## Exercise goal:
Filter this data down to the lines that hold "Gymnase", and copy them.

## Data shown:
=== Section Start ===

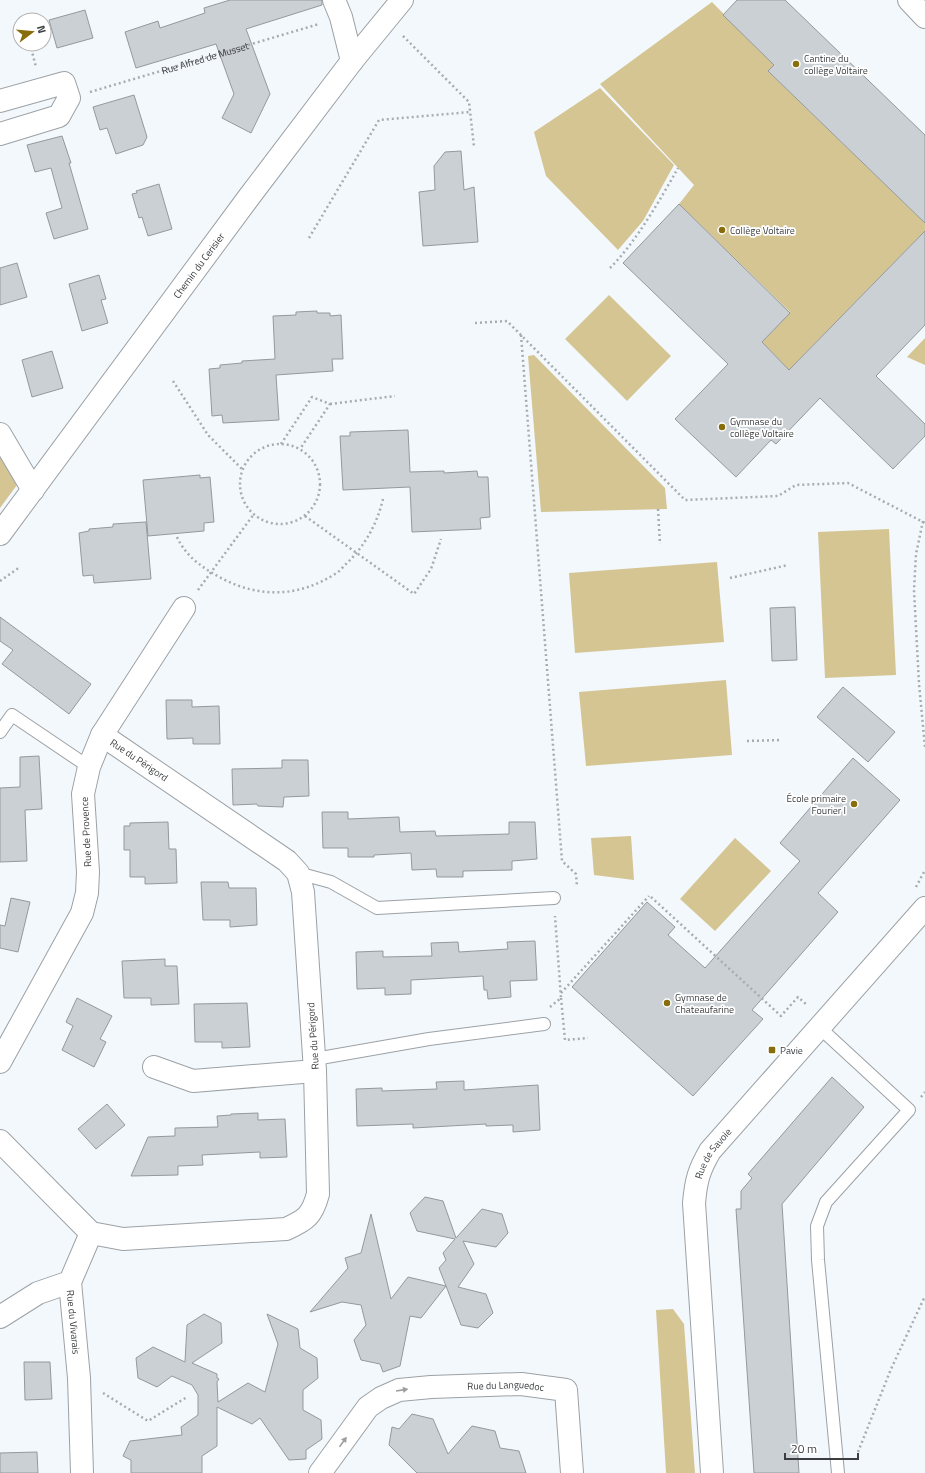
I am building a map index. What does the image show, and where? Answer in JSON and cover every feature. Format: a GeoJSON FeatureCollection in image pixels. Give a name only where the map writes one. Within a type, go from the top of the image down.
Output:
{"type":"FeatureCollection","features":[{"type":"Feature","properties":{"kind":"street","name":"Chemin du Cerisier"},"geometry":{"type":"LineString","coordinates":[[0,534],[249,197],[352,61],[402,0]]}},
{"type":"Feature","properties":{"kind":"street"},"geometry":{"type":"LineString","coordinates":[[908,0],[925,17]]}},
{"type":"Feature","properties":{"kind":"street"},"geometry":{"type":"LineString","coordinates":[[338,9],[352,61]]}},
{"type":"Feature","properties":{"kind":"street"},"geometry":{"type":"LineString","coordinates":[[0,101],[64,83],[68,98],[59,116],[0,134]]}},
{"type":"Feature","properties":{"kind":"street"},"geometry":{"type":"LineString","coordinates":[[0,434],[33,490]]}},
{"type":"Feature","properties":{"kind":"street","name":"Rue de Provence"},"geometry":{"type":"LineString","coordinates":[[0,1062],[82,913],[87,892],[88,872],[83,794],[89,767],[102,735],[184,608]]}},
{"type":"Feature","properties":{"kind":"street","name":"Rue du Périgord"},"geometry":{"type":"LineString","coordinates":[[91,1233],[123,1239],[286,1229],[300,1223],[314,1209],[318,1194],[315,1065],[303,892],[298,873],[287,861],[102,735]]}},
{"type":"Feature","properties":{"kind":"street","name":"Rue de Savoie"},"geometry":{"type":"LineString","coordinates":[[712,1473],[695,1237],[694,1203],[696,1183],[701,1168],[710,1151],[925,908]]}},
{"type":"Feature","properties":{"kind":"street"},"geometry":{"type":"LineString","coordinates":[[154,1067],[193,1081],[315,1065]]}},
{"type":"Feature","properties":{"kind":"street"},"geometry":{"type":"LineString","coordinates":[[0,1141],[91,1233]]}},
{"type":"Feature","properties":{"kind":"street","name":"Rue du Vivarais"},"geometry":{"type":"LineString","coordinates":[[82,1473],[79,1378],[70,1282],[91,1233]]}},
{"type":"Feature","properties":{"kind":"street"},"geometry":{"type":"LineString","coordinates":[[0,1317],[38,1293],[70,1282]]}},
{"type":"Feature","properties":{"kind":"street","name":"Rue du Languedoc"},"geometry":{"type":"LineString","coordinates":[[320,1473],[368,1407],[381,1398],[399,1390],[431,1387],[521,1384],[566,1390],[572,1473]]}},
{"type":"Feature","properties":{"kind":"lane"},"geometry":{"type":"LineString","coordinates":[[0,732],[12,715],[89,767]]}},
{"type":"Feature","properties":{"kind":"lane"},"geometry":{"type":"LineString","coordinates":[[298,873],[331,882],[377,908],[554,898]]}},
{"type":"Feature","properties":{"kind":"lane"},"geometry":{"type":"LineString","coordinates":[[315,1065],[429,1039],[544,1024]]}},
{"type":"Feature","properties":{"kind":"lane"},"geometry":{"type":"LineString","coordinates":[[820,1028],[909,1110],[826,1202],[817,1226],[818,1260],[838,1473]]}},
{"type":"Feature","properties":{"kind":"path","name":"Rue Alfred de Musset"},"geometry":{"type":"LineString","coordinates":[[68,98],[338,9]]}},
{"type":"Feature","properties":{"kind":"path"},"geometry":{"type":"LineString","coordinates":[[386,19],[469,102],[474,148]]}},
{"type":"Feature","properties":{"kind":"path"},"geometry":{"type":"LineString","coordinates":[[309,238],[379,120],[470,112]]}},
{"type":"Feature","properties":{"kind":"path"},"geometry":{"type":"LineString","coordinates":[[610,268],[622,256],[637,234],[678,168]]}},
{"type":"Feature","properties":{"kind":"path"},"geometry":{"type":"LineString","coordinates":[[475,323],[507,321],[686,500],[778,496],[796,485],[848,483],[924,522],[916,554],[914,590],[919,684],[925,747]]}},
{"type":"Feature","properties":{"kind":"path"},"geometry":{"type":"LineString","coordinates":[[521,335],[562,860],[576,874],[577,886]]}},
{"type":"Feature","properties":{"kind":"path"},"geometry":{"type":"LineString","coordinates":[[173,381],[208,434],[242,470]]}},
{"type":"Feature","properties":{"kind":"path"},"geometry":{"type":"LineString","coordinates":[[281,444],[312,397],[330,404],[395,396]]}},
{"type":"Feature","properties":{"kind":"path"},"geometry":{"type":"LineString","coordinates":[[300,448],[330,404]]}},
{"type":"Feature","properties":{"kind":"path"},"geometry":{"type":"LineString","coordinates":[[281,444],[300,448],[310,457],[317,468],[320,481],[320,494],[314,506],[305,516],[293,522],[279,524],[265,522],[254,514],[246,505],[240,482],[242,470],[249,459],[258,451],[269,445],[281,444]]}},
{"type":"Feature","properties":{"kind":"path"},"geometry":{"type":"LineString","coordinates":[[177,537],[186,552],[200,566],[211,573],[252,591],[286,593],[308,587],[336,574],[357,554],[372,530],[380,509],[382,498]]}},
{"type":"Feature","properties":{"kind":"path"},"geometry":{"type":"LineString","coordinates":[[658,509],[660,544]]}},
{"type":"Feature","properties":{"kind":"path"},"geometry":{"type":"LineString","coordinates":[[184,608],[254,514]]}},
{"type":"Feature","properties":{"kind":"path"},"geometry":{"type":"LineString","coordinates":[[305,516],[414,594],[431,569],[441,538]]}},
{"type":"Feature","properties":{"kind":"path"},"geometry":{"type":"LineString","coordinates":[[730,578],[788,565]]}},
{"type":"Feature","properties":{"kind":"path"},"geometry":{"type":"LineString","coordinates":[[0,581],[20,567]]}},
{"type":"Feature","properties":{"kind":"path"},"geometry":{"type":"LineString","coordinates":[[747,741],[782,740]]}},
{"type":"Feature","properties":{"kind":"path"},"geometry":{"type":"LineString","coordinates":[[561,993],[650,897],[780,1016],[798,997],[810,1007]]}},
{"type":"Feature","properties":{"kind":"path"},"geometry":{"type":"LineString","coordinates":[[554,898],[561,998],[566,1040],[588,1038]]}},
{"type":"Feature","properties":{"kind":"path"},"geometry":{"type":"LineString","coordinates":[[544,1024],[546,1012],[552,1004],[561,998]]}},
{"type":"Feature","properties":{"kind":"path"},"geometry":{"type":"LineString","coordinates":[[858,1452],[891,1369],[925,1296]]}},
{"type":"Feature","properties":{"kind":"path"},"geometry":{"type":"LineString","coordinates":[[79,1378],[148,1421],[187,1397]]}},
{"type":"Feature","properties":{"kind":"shaded area"},"geometry":{"type":"Polygon","coordinates":[[[712,2],[774,65],[769,72],[925,223],[925,231],[789,370],[762,342],[790,312],[679,204],[694,185],[600,84],[712,2]]]}},
{"type":"Feature","properties":{"kind":"shaded area"},"geometry":{"type":"Polygon","coordinates":[[[600,88],[674,165],[643,221],[618,250],[546,176],[534,132],[600,88]]]}},
{"type":"Feature","properties":{"kind":"shaded area"},"geometry":{"type":"Polygon","coordinates":[[[609,295],[671,356],[627,401],[565,339],[609,295]]]}},
{"type":"Feature","properties":{"kind":"shaded area"},"geometry":{"type":"Polygon","coordinates":[[[925,338],[925,365],[907,357],[925,338]]]}},
{"type":"Feature","properties":{"kind":"shaded area"},"geometry":{"type":"Polygon","coordinates":[[[534,355],[665,488],[667,509],[541,512],[528,356],[534,355]]]}},
{"type":"Feature","properties":{"kind":"shaded area"},"geometry":{"type":"Polygon","coordinates":[[[0,456],[17,485],[0,508],[0,456]]]}},
{"type":"Feature","properties":{"kind":"shaded area"},"geometry":{"type":"Polygon","coordinates":[[[889,529],[896,675],[825,678],[818,532],[889,529]]]}},
{"type":"Feature","properties":{"kind":"shaded area"},"geometry":{"type":"Polygon","coordinates":[[[717,562],[724,642],[575,653],[569,573],[717,562]]]}},
{"type":"Feature","properties":{"kind":"shaded area"},"geometry":{"type":"Polygon","coordinates":[[[726,680],[732,755],[586,766],[579,692],[726,680]]]}},
{"type":"Feature","properties":{"kind":"shaded area"},"geometry":{"type":"Polygon","coordinates":[[[631,836],[634,880],[594,875],[591,838],[631,836]]]}},
{"type":"Feature","properties":{"kind":"shaded area"},"geometry":{"type":"Polygon","coordinates":[[[735,838],[771,871],[715,931],[680,899],[735,838]]]}},
{"type":"Feature","properties":{"kind":"shaded area"},"geometry":{"type":"Polygon","coordinates":[[[673,1309],[684,1324],[695,1473],[666,1473],[656,1310],[673,1309]]]}},
{"type":"Feature","properties":{"kind":"building"},"geometry":{"type":"Polygon","coordinates":[[[230,0],[322,0],[322,5],[246,29],[270,94],[251,133],[222,118],[234,94],[216,44],[136,68],[125,32],[158,21],[160,28],[205,13],[204,8],[230,0]]]}},
{"type":"Feature","properties":{"kind":"building"},"geometry":{"type":"Polygon","coordinates":[[[737,0],[785,0],[925,135],[925,223],[768,71],[774,65],[723,15],[737,0]]]}},
{"type":"Feature","properties":{"kind":"building"},"geometry":{"type":"Polygon","coordinates":[[[85,10],[93,38],[57,48],[52,30],[52,19],[85,10]]]}},
{"type":"Feature","properties":{"kind":"building"},"geometry":{"type":"Polygon","coordinates":[[[134,95],[147,137],[143,145],[116,154],[107,128],[100,130],[93,107],[134,95]]]}},
{"type":"Feature","properties":{"kind":"building"},"geometry":{"type":"Polygon","coordinates":[[[62,136],[71,163],[69,163],[88,229],[54,239],[46,213],[62,208],[51,168],[35,172],[27,145],[62,136]]]}},
{"type":"Feature","properties":{"kind":"building"},"geometry":{"type":"Polygon","coordinates":[[[461,151],[464,190],[474,187],[478,242],[423,246],[419,192],[435,190],[434,166],[445,152],[461,151]]]}},
{"type":"Feature","properties":{"kind":"building"},"geometry":{"type":"Polygon","coordinates":[[[159,184],[172,229],[148,236],[142,217],[139,218],[132,194],[137,193],[136,191],[159,184]]]}},
{"type":"Feature","properties":{"kind":"building"},"geometry":{"type":"Polygon","coordinates":[[[679,204],[790,313],[762,342],[789,370],[925,231],[925,325],[876,376],[925,424],[925,436],[893,469],[820,398],[776,444],[771,440],[736,477],[675,419],[728,364],[623,263],[679,204]]]}},
{"type":"Feature","properties":{"kind":"building"},"geometry":{"type":"Polygon","coordinates":[[[17,263],[27,297],[0,305],[0,268],[17,263]]]}},
{"type":"Feature","properties":{"kind":"building"},"geometry":{"type":"Polygon","coordinates":[[[99,275],[106,299],[101,300],[108,323],[82,331],[69,284],[99,275]]]}},
{"type":"Feature","properties":{"kind":"building"},"geometry":{"type":"Polygon","coordinates":[[[317,311],[317,313],[330,313],[330,316],[341,315],[343,359],[332,359],[333,371],[276,375],[279,420],[223,423],[222,415],[212,416],[209,369],[220,368],[220,365],[242,363],[242,361],[275,359],[273,316],[296,315],[296,312],[317,311]]]}},
{"type":"Feature","properties":{"kind":"building"},"geometry":{"type":"Polygon","coordinates":[[[52,351],[63,388],[32,397],[22,360],[52,351]]]}},
{"type":"Feature","properties":{"kind":"building"},"geometry":{"type":"Polygon","coordinates":[[[408,430],[410,472],[444,471],[444,473],[477,471],[478,477],[488,477],[490,517],[480,518],[481,529],[412,532],[410,487],[343,490],[340,436],[350,436],[350,432],[408,430]]]}},
{"type":"Feature","properties":{"kind":"building"},"geometry":{"type":"Polygon","coordinates":[[[200,475],[200,478],[210,477],[214,522],[204,523],[204,531],[148,536],[143,480],[200,475]]]}},
{"type":"Feature","properties":{"kind":"building"},"geometry":{"type":"Polygon","coordinates":[[[146,522],[151,579],[94,583],[93,575],[83,576],[79,533],[89,531],[89,529],[113,527],[113,524],[146,522]]]}},
{"type":"Feature","properties":{"kind":"building"},"geometry":{"type":"Polygon","coordinates":[[[795,607],[797,660],[772,661],[770,608],[795,607]]]}},
{"type":"Feature","properties":{"kind":"building"},"geometry":{"type":"Polygon","coordinates":[[[0,617],[91,684],[69,714],[2,664],[13,650],[0,641],[0,617]]]}},
{"type":"Feature","properties":{"kind":"building"},"geometry":{"type":"Polygon","coordinates":[[[843,687],[895,732],[868,762],[817,717],[843,687]]]}},
{"type":"Feature","properties":{"kind":"building"},"geometry":{"type":"Polygon","coordinates":[[[166,700],[192,700],[192,707],[219,706],[220,744],[193,744],[193,738],[167,739],[166,700]]]}},
{"type":"Feature","properties":{"kind":"building"},"geometry":{"type":"Polygon","coordinates":[[[39,756],[42,809],[25,810],[27,861],[0,862],[0,788],[20,787],[20,757],[39,756]]]}},
{"type":"Feature","properties":{"kind":"building"},"geometry":{"type":"Polygon","coordinates":[[[853,758],[900,800],[818,893],[838,912],[752,1010],[763,1019],[693,1096],[572,987],[647,902],[675,927],[668,935],[705,968],[800,861],[780,843],[853,758]]]}},
{"type":"Feature","properties":{"kind":"building"},"geometry":{"type":"Polygon","coordinates":[[[282,760],[308,760],[309,796],[284,797],[283,807],[258,806],[257,804],[233,805],[232,769],[282,768],[282,760]]]}},
{"type":"Feature","properties":{"kind":"building"},"geometry":{"type":"Polygon","coordinates":[[[322,812],[348,812],[348,819],[399,817],[400,832],[435,831],[436,836],[509,834],[509,822],[535,822],[537,859],[512,861],[512,870],[463,871],[463,877],[437,877],[436,869],[412,870],[411,853],[374,855],[374,857],[348,857],[348,848],[323,848],[322,812]]]}},
{"type":"Feature","properties":{"kind":"building"},"geometry":{"type":"Polygon","coordinates":[[[168,822],[169,849],[176,849],[177,883],[145,884],[145,877],[130,877],[130,850],[124,850],[124,826],[130,826],[130,823],[168,822]]]}},
{"type":"Feature","properties":{"kind":"building"},"geometry":{"type":"Polygon","coordinates":[[[201,882],[228,882],[229,888],[256,888],[257,925],[230,927],[230,920],[203,920],[201,882]]]}},
{"type":"Feature","properties":{"kind":"building"},"geometry":{"type":"Polygon","coordinates":[[[11,898],[30,902],[18,952],[0,948],[0,925],[5,926],[11,898]]]}},
{"type":"Feature","properties":{"kind":"building"},"geometry":{"type":"Polygon","coordinates":[[[535,941],[537,980],[510,981],[511,997],[488,999],[487,990],[484,990],[483,976],[411,980],[411,994],[385,995],[385,988],[357,989],[356,952],[383,951],[383,957],[432,956],[431,943],[458,942],[459,952],[508,949],[507,942],[535,941]]]}},
{"type":"Feature","properties":{"kind":"building"},"geometry":{"type":"Polygon","coordinates":[[[165,959],[165,966],[177,966],[179,1004],[151,1005],[151,998],[124,998],[122,961],[165,959]]]}},
{"type":"Feature","properties":{"kind":"building"},"geometry":{"type":"Polygon","coordinates":[[[77,998],[112,1016],[100,1039],[106,1042],[94,1067],[62,1050],[73,1026],[66,1022],[77,998]]]}},
{"type":"Feature","properties":{"kind":"building"},"geometry":{"type":"Polygon","coordinates":[[[247,1003],[250,1047],[222,1048],[222,1042],[195,1042],[194,1004],[247,1003]]]}},
{"type":"Feature","properties":{"kind":"building"},"geometry":{"type":"Polygon","coordinates":[[[832,1077],[864,1107],[782,1204],[799,1473],[754,1473],[736,1209],[741,1209],[741,1191],[752,1178],[748,1174],[832,1077]]]}},
{"type":"Feature","properties":{"kind":"building"},"geometry":{"type":"Polygon","coordinates":[[[464,1081],[464,1090],[538,1085],[540,1130],[513,1132],[513,1125],[486,1126],[486,1124],[413,1128],[413,1124],[357,1126],[356,1089],[382,1088],[382,1091],[437,1089],[436,1082],[464,1081]]]}},
{"type":"Feature","properties":{"kind":"building"},"geometry":{"type":"Polygon","coordinates":[[[107,1104],[125,1125],[96,1149],[78,1129],[107,1104]]]}},
{"type":"Feature","properties":{"kind":"building"},"geometry":{"type":"Polygon","coordinates":[[[258,1113],[258,1120],[285,1119],[287,1157],[260,1158],[260,1152],[202,1155],[203,1165],[178,1166],[178,1175],[131,1176],[148,1137],[175,1136],[175,1128],[218,1127],[217,1116],[258,1113]]]}},
{"type":"Feature","properties":{"kind":"building"},"geometry":{"type":"Polygon","coordinates":[[[425,1197],[443,1201],[456,1238],[482,1209],[502,1214],[508,1233],[496,1247],[463,1241],[474,1264],[458,1287],[486,1294],[493,1313],[478,1328],[461,1325],[439,1268],[446,1260],[443,1253],[455,1239],[417,1231],[410,1213],[425,1197]]]}},
{"type":"Feature","properties":{"kind":"building"},"geometry":{"type":"Polygon","coordinates":[[[371,1214],[391,1299],[408,1277],[446,1286],[421,1318],[410,1316],[400,1366],[383,1372],[380,1364],[361,1360],[354,1340],[366,1325],[361,1305],[342,1302],[310,1312],[348,1268],[345,1258],[361,1253],[371,1214]]]}},
{"type":"Feature","properties":{"kind":"building"},"geometry":{"type":"Polygon","coordinates":[[[204,1314],[221,1323],[222,1343],[192,1363],[217,1374],[217,1378],[219,1379],[217,1382],[218,1402],[248,1383],[265,1392],[278,1344],[267,1314],[298,1329],[300,1348],[317,1358],[318,1378],[303,1390],[303,1410],[321,1420],[322,1439],[306,1450],[306,1459],[289,1460],[260,1418],[252,1424],[217,1407],[217,1446],[202,1456],[202,1473],[131,1473],[131,1460],[123,1456],[130,1441],[182,1435],[181,1427],[198,1415],[198,1395],[192,1385],[172,1376],[157,1387],[138,1378],[136,1358],[153,1347],[185,1362],[187,1325],[204,1314]]]}},
{"type":"Feature","properties":{"kind":"building"},"geometry":{"type":"Polygon","coordinates":[[[24,1362],[50,1362],[52,1399],[25,1400],[24,1362]]]}},
{"type":"Feature","properties":{"kind":"building"},"geometry":{"type":"Polygon","coordinates":[[[412,1414],[433,1419],[448,1454],[472,1426],[495,1431],[500,1448],[519,1451],[526,1473],[417,1473],[389,1445],[392,1427],[399,1429],[412,1414]]]}},
{"type":"Feature","properties":{"kind":"building"},"geometry":{"type":"Polygon","coordinates":[[[37,1452],[38,1473],[0,1473],[0,1453],[37,1452]]]}},
{"type":"Feature","properties":{"kind":"place","name":"Cantine du collège Voltaire"},"geometry":{"type":"Point","coordinates":[796,64]}},
{"type":"Feature","properties":{"kind":"place","name":"Collège Voltaire"},"geometry":{"type":"Point","coordinates":[722,230]}},
{"type":"Feature","properties":{"kind":"place","name":"Gymnase du collège Voltaire"},"geometry":{"type":"Point","coordinates":[722,427]}},
{"type":"Feature","properties":{"kind":"place","name":"École primaire Fourier I"},"geometry":{"type":"Point","coordinates":[854,804]}},
{"type":"Feature","properties":{"kind":"place","name":"Gymnase de Chateaufarine"},"geometry":{"type":"Point","coordinates":[667,1003]}},
{"type":"Feature","properties":{"kind":"place","name":"Pavie"},"geometry":{"type":"Point","coordinates":[772,1050]}}]}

=== Section End ===

## Exercise solution:
{"type":"Feature","properties":{"kind":"place","name":"Gymnase du collège Voltaire"},"geometry":{"type":"Point","coordinates":[722,427]}},
{"type":"Feature","properties":{"kind":"place","name":"Gymnase de Chateaufarine"},"geometry":{"type":"Point","coordinates":[667,1003]}},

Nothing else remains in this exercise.